Task requirements → Pull out the text of every one of the records below, line for line, without changing anything. Leave out the pictures.

Record extracts →
——————————

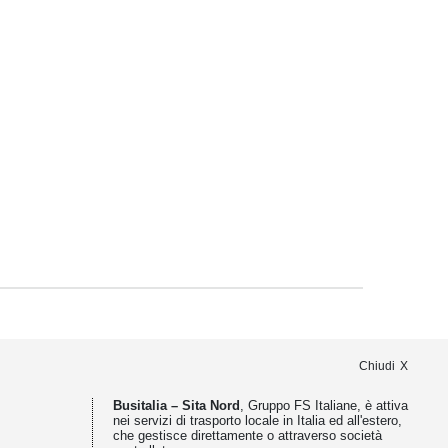
Chiudi
Busitalia – Sita Nord
, Gruppo FS Italiane, è attiva
nei servizi di trasporto locale in Italia ed all'estero,
che gestisce direttamente o attraverso società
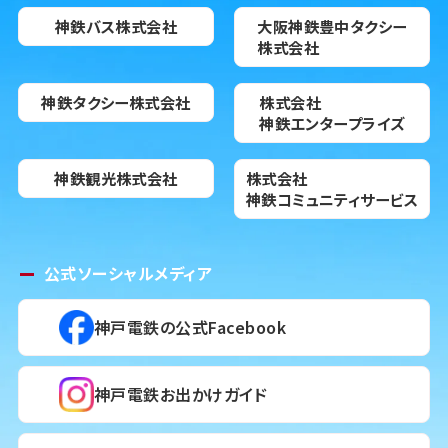
神鉄バス株式会社
大阪神鉄豊中タクシー
株式会社
神鉄タクシー株式会社
株式会社
神鉄エンタープライズ
神鉄観光株式会社
株式会社
神鉄コミュニティサービス
公式ソーシャルメディア
神戸電鉄の公式Facebook
神戸電鉄お出かけガイド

——————————

Solution →
Chiudi
Busitalia – Sita Nord
, Gruppo FS Italiane, è attiva
nei servizi di trasporto locale in Italia ed all'estero,
che gestisce direttamente o attraverso società
神鉄バス株式会社
大阪神鉄豊中タクシー
株式会社
神鉄タクシー株式会社
株式会社
神鉄エンタープライズ
神鉄観光株式会社
株式会社
神鉄コミュニティサービス
公式ソーシャルメディア
神戸電鉄の公式Facebook
神戸電鉄お出かけガイド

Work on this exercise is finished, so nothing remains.